> What you will do
Search the records for the string "adminisztratív" and copy every line where it turns up.

> Dataset extract
┄┄┄┄┄┄┄┄┄┄┄┄┄┄┄┄┄┄┄┄

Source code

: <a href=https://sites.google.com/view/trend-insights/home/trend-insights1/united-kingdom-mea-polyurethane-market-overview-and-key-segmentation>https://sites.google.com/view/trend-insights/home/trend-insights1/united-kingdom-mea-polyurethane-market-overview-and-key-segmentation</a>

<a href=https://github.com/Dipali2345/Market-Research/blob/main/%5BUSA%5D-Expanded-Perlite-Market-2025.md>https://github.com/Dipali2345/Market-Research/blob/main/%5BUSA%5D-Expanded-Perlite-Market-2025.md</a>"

┄┄┄┄┄┄┄┄┄┄┄┄┄┄┄┄┄┄┄┄

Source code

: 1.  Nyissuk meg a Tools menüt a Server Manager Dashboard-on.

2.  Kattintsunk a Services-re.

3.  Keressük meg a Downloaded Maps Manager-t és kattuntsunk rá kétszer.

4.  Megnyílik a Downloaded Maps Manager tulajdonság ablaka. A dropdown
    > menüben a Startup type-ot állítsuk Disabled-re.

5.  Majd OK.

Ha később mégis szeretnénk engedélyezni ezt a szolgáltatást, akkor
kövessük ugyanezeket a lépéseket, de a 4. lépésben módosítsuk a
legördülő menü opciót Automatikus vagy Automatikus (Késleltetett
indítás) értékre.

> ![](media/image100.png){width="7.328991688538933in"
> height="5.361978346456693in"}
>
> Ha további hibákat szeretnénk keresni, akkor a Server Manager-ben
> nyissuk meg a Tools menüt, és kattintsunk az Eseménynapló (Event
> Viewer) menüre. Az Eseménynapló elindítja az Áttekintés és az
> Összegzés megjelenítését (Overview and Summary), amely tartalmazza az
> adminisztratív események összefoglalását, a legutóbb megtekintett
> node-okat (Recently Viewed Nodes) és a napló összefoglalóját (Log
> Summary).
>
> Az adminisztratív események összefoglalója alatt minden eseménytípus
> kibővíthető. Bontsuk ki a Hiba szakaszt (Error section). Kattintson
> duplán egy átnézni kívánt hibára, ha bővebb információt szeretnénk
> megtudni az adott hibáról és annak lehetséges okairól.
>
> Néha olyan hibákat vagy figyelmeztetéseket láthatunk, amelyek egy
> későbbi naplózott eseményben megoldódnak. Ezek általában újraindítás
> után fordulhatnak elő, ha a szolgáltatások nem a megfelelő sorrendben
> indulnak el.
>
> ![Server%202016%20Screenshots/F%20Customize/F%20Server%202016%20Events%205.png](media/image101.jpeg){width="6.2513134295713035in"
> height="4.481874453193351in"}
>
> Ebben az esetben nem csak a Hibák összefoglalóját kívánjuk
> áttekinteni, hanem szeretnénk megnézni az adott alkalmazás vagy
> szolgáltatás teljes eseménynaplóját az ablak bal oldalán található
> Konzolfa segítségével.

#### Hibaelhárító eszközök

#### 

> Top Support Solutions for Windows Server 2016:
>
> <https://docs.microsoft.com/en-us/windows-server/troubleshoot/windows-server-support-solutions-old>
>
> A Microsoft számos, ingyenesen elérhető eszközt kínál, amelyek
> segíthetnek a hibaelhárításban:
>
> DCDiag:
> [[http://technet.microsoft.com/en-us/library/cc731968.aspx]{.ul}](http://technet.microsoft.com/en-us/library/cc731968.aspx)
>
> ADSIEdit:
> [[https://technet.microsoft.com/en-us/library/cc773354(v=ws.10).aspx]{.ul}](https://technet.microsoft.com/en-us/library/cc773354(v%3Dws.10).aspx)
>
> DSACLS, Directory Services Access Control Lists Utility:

┄┄┄┄┄┄┄┄┄┄┄┄┄┄┄┄┄┄┄┄

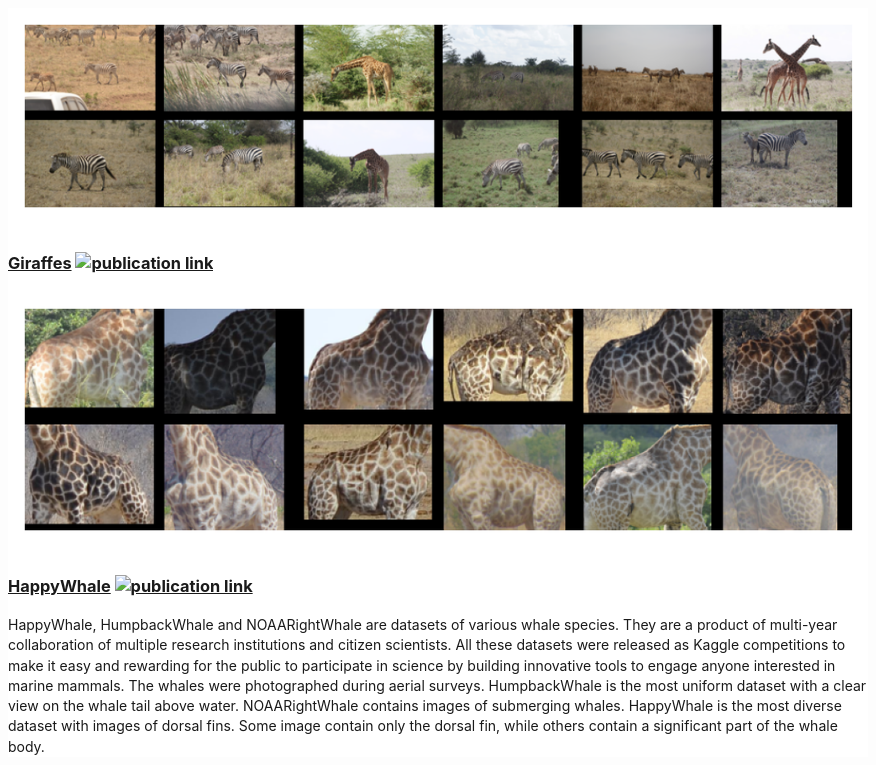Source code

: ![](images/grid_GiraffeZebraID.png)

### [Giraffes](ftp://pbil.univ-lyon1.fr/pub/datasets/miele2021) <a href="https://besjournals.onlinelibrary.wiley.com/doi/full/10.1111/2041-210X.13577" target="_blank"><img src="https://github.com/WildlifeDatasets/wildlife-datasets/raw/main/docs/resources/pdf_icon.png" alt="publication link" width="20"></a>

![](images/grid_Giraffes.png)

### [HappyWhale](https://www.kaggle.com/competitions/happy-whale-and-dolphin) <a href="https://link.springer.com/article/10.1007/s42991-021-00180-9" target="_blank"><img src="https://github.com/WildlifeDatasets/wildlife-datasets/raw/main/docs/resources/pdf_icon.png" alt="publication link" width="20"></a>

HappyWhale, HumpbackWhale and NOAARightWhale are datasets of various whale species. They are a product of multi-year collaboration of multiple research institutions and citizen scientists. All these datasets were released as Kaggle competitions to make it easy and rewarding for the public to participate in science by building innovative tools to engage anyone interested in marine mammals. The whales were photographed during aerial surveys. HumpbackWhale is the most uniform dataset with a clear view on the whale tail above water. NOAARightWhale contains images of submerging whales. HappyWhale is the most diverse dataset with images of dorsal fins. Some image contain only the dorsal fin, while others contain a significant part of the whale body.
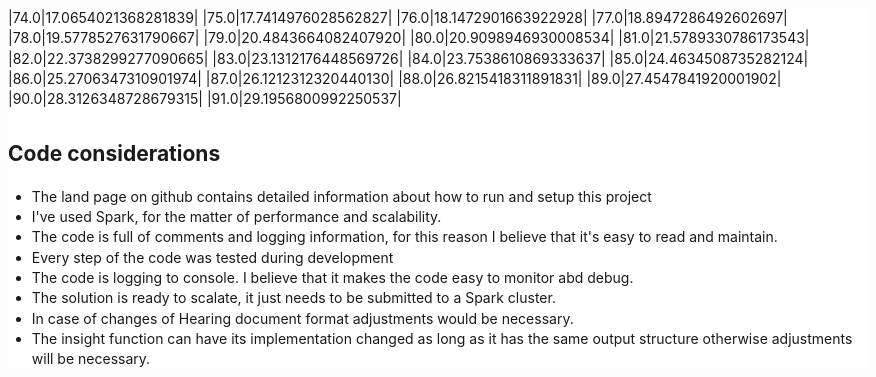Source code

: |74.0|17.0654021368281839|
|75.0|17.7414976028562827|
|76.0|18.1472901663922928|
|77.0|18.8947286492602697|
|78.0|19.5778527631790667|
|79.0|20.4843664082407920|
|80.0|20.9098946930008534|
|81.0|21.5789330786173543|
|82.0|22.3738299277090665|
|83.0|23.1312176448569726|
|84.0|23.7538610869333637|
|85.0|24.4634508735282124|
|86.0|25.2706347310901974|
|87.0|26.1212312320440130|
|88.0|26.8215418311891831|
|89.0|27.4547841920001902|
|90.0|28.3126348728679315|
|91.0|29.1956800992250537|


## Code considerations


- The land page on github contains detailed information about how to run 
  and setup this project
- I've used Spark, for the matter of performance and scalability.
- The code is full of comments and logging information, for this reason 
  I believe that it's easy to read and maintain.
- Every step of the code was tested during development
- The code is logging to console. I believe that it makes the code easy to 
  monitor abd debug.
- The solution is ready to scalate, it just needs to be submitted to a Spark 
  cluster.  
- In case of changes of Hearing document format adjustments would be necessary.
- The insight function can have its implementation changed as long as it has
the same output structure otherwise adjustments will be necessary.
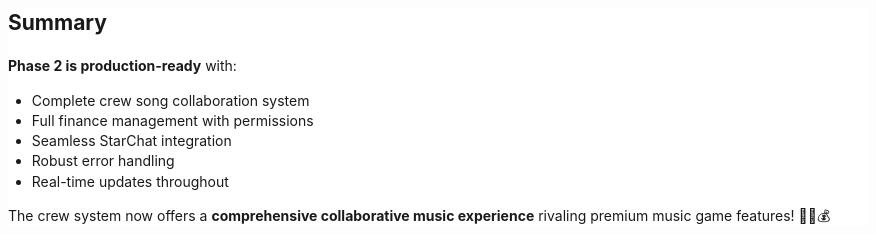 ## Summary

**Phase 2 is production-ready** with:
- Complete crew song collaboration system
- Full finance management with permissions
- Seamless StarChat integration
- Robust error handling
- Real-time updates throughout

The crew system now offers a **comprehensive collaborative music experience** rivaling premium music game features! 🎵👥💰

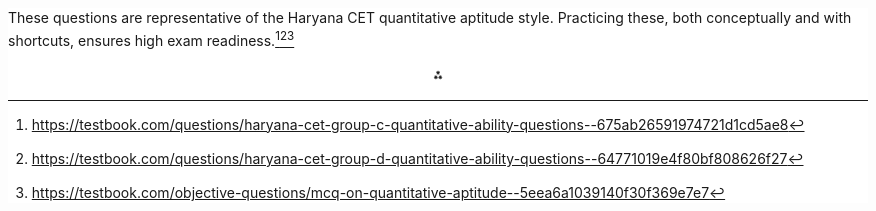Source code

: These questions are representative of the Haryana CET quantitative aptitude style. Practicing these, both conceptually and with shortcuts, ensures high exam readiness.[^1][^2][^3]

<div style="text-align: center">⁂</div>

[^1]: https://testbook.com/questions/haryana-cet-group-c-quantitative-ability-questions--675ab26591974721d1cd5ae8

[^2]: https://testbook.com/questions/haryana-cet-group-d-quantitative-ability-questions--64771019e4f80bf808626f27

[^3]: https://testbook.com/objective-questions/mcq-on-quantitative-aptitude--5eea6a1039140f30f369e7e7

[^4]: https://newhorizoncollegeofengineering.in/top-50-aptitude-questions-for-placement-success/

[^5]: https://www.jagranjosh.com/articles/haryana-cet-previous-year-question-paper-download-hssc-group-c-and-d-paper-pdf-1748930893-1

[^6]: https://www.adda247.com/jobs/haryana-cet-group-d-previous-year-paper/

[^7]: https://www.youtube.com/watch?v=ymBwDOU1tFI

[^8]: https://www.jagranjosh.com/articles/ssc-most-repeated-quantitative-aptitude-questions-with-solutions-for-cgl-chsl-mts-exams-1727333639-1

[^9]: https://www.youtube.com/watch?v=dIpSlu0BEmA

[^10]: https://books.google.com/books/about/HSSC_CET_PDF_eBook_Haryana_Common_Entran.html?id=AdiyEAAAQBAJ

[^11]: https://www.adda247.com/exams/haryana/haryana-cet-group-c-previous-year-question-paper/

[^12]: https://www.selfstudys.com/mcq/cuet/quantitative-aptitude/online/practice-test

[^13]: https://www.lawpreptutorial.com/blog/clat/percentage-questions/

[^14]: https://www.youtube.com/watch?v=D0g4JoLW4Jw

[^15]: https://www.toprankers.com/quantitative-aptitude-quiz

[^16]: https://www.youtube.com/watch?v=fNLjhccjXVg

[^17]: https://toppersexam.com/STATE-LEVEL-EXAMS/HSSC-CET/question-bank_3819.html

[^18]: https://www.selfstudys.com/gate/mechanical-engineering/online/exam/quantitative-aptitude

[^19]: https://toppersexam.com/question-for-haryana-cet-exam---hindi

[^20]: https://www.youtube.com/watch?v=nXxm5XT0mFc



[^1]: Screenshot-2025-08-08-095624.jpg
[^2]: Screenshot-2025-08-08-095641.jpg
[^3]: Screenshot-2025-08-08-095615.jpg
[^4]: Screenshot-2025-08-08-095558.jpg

┄┄┄┄┄┄┄┄┄┄┄┄┄┄┄┄┄┄┄┄

> Finished task
> adminisztratív események összefoglalását, a legutóbb megtekintett
> Az adminisztratív események összefoglalója alatt minden eseménytípus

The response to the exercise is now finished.